Re: Swap, ZFS & ARC

From: Daniel Ebdrup Jensen <debdrup_at_FreeBSD.org>
Date: Sat, 04 Feb 2023 15:16:17 UTC
On Thu, Feb 02, 2023 at 02:28:48PM +0000, jbo@insane.engineer wrote:
>Hello folks,
>
>Based on a discussion on the forums not so long ago I tried to figure out how swap usage on a ZFS system plays together with ARC. However, I could find very little to no information on this which leads me to believe that there is some "core concept" I might be oblivious to.
>
>The main question is basically this: Your system starts to swap out data from RAM to your swap partition. This swap data on disk ultimately resides somewhere in a ZFS pool. If this data then gets accessed, it might be cached by ARC essentially eating up memory again which seems counter productive.
>Is there any magic which prevents swap partitions from being loaded into ARC? Or is this a non-issue for some other reason?
>
>Best regards,
>~ joel

Hi Joel,

      The catch-22 mentioned elsewhere in the thread isn't unique, it's a
      function of how virtual memory systems work when they have paging,
      even if they're designed to try and work around them (which, as
      others have pointed out, is how FreeBSD works).

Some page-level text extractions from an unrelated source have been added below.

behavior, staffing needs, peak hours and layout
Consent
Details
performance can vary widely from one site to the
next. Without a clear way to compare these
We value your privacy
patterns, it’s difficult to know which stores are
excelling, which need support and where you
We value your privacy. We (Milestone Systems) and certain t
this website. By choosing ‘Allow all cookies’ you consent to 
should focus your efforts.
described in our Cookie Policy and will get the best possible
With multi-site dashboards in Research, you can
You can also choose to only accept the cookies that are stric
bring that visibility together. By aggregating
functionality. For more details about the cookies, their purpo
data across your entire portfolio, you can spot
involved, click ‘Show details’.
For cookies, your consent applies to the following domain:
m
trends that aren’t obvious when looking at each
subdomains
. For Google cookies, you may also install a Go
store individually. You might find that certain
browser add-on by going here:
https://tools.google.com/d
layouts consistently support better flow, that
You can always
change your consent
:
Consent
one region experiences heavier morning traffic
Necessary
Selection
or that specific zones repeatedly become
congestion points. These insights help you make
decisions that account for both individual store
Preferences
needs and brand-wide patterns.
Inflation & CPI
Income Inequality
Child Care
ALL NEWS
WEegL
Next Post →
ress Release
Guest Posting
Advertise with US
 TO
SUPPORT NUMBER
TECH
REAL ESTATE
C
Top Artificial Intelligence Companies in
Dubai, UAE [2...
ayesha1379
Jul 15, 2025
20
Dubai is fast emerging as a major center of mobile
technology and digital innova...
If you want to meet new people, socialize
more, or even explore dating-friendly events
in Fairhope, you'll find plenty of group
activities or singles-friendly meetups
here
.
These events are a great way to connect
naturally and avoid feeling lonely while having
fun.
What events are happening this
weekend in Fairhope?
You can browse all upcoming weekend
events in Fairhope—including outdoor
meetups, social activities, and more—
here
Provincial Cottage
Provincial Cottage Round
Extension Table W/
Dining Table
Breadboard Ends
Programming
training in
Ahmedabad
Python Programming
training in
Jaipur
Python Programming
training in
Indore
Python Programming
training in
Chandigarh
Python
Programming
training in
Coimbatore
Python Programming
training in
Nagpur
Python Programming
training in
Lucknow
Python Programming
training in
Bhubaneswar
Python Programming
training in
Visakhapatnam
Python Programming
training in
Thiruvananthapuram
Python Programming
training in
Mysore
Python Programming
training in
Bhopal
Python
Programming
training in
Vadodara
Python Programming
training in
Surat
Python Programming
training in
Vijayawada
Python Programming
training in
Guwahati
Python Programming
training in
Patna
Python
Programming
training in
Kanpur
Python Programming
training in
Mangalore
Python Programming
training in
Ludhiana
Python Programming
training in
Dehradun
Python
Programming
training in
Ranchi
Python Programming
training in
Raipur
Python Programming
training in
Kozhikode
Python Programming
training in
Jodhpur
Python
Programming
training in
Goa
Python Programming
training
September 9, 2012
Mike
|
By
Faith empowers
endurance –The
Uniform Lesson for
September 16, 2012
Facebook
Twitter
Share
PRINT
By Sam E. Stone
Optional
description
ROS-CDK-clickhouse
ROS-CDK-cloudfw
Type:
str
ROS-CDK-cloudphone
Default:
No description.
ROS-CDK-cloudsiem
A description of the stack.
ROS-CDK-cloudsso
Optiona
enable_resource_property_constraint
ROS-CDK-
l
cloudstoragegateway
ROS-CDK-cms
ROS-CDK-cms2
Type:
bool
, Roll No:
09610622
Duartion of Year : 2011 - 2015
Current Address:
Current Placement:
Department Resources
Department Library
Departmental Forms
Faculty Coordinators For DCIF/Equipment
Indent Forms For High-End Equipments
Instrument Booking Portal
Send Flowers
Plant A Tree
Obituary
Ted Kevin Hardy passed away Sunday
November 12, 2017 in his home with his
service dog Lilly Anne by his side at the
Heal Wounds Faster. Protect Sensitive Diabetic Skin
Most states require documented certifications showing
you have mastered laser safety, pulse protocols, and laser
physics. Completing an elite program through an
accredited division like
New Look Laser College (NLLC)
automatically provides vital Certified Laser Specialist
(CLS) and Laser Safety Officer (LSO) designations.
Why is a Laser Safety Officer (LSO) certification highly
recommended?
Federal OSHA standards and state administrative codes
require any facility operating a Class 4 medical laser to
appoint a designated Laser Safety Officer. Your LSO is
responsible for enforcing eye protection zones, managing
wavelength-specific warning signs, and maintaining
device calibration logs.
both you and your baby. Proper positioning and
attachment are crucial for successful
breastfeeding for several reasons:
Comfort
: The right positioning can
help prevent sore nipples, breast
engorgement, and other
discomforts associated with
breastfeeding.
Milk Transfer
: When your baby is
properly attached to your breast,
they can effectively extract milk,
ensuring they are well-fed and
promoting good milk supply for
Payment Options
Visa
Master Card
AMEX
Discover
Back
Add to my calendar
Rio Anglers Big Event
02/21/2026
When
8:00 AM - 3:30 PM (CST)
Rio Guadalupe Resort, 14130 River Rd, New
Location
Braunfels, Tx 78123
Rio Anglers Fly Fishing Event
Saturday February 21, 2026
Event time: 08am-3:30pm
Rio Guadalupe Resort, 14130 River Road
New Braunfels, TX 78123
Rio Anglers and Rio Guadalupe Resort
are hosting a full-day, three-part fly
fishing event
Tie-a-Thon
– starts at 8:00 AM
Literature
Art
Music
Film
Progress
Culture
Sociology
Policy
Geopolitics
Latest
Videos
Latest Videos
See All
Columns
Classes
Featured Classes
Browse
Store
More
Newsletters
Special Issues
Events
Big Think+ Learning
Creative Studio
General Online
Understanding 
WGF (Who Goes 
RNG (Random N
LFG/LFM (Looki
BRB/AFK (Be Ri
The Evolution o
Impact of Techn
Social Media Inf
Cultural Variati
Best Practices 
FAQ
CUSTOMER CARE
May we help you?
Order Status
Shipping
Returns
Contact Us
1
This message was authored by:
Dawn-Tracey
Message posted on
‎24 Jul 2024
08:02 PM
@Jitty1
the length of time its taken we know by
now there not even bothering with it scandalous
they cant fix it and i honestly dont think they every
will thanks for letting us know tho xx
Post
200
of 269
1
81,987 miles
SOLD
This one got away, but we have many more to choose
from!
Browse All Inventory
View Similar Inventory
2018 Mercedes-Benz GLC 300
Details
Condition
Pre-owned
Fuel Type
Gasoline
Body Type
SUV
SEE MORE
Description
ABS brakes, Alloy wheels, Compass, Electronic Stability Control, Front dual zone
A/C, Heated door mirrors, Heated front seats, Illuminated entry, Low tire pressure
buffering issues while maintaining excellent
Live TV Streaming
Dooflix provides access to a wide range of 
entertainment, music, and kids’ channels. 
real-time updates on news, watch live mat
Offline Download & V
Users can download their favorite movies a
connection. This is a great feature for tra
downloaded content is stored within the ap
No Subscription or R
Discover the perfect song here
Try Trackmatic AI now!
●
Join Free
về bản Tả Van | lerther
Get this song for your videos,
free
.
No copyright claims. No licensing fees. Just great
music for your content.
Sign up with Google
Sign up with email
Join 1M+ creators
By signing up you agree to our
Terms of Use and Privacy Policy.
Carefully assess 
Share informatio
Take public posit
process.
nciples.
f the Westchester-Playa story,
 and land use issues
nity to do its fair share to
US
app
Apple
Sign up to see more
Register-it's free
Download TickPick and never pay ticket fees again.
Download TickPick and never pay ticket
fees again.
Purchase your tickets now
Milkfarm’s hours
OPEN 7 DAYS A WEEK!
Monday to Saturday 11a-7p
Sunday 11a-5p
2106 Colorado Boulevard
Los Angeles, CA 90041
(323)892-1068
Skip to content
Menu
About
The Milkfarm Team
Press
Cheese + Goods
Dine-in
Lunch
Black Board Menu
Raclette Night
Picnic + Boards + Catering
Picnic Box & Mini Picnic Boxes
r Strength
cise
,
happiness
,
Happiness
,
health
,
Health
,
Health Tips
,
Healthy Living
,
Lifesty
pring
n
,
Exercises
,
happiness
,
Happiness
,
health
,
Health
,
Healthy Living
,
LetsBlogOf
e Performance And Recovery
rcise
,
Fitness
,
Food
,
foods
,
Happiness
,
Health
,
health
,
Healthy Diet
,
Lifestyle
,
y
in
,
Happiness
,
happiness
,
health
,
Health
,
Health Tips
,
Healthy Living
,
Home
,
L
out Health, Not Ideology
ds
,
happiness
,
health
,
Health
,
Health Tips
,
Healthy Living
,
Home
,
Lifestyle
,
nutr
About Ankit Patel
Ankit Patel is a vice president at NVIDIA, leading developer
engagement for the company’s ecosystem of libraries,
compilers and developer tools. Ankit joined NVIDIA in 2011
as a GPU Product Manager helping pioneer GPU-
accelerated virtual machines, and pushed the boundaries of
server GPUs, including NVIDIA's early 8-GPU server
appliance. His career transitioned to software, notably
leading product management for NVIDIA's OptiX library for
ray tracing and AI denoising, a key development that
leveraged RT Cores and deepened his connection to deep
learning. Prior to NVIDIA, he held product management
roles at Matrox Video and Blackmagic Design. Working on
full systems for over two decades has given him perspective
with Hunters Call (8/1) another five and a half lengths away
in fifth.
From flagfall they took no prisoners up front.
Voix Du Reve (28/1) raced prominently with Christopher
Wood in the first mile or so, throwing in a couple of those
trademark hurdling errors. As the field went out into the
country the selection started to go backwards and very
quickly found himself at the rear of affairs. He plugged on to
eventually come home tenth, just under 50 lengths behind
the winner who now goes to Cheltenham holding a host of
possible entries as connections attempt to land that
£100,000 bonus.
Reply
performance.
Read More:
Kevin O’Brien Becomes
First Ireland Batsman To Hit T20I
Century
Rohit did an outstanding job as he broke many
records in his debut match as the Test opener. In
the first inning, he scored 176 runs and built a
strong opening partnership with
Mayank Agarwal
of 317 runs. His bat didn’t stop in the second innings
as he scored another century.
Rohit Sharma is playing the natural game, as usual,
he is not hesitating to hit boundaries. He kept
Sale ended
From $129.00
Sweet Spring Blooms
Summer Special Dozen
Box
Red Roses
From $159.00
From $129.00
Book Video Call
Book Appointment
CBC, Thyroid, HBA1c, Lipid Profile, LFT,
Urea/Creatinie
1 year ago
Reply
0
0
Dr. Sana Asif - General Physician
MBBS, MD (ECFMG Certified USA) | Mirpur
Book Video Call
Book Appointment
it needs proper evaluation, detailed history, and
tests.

      The only way around it that I know of is to adjust the VM
      watermarks that control when certain triggers happen, but
      unfortunately this process is workload dependent, so there's no
      real way of making recommendations short of "if you're still seeing
      the catch-22 after adjusting the values, adjust them more".

      The values that need to be adjusted are the following OIDs,
      using sysctl(8):
      vm.v_free_min, vm.v_free_target, vm.v_free_reserved,
      vm.v_inactive_target, and vm.v_free_severe.

      There is a pretty big downside to this, though - which is that it
      means a much bigger portion of your memory will be completely
      unused at any given point; which consequently mean your ARC is much
      less efficient, there's less room for more things in other caches,
      and you're still paying for the electricity to keep the memory
      state of the unused memory.
      There's also an issue you can run into if you ever have a panic(9)
      and it's caused by something in ZFS, because that'll mean that the
      core file can't be reliably expected to produce a meaningful
      backtrace.

      Ultimately, it's a question of what's easier - if you've setup your
      pool with no swap, and didn't reserve some space for future
      expansion and/or can't be arsed to do the zfs send | receive onto a
      new pool that has the space for it, the above method will at least
      let you get swap on ZFS without having to worry about the ZPL from
      using file extents (which is never a good idea, not even on UFS).

      As for your second question, the dataset zfsprops(7) parameter that
      you're looking for is primarycache, as it can be set to none.
      You'll also want to use org.freebsd:swap, turn off checksumming and
      compression, and disable sync.

Yours,
Daniel Ebdrup Jensen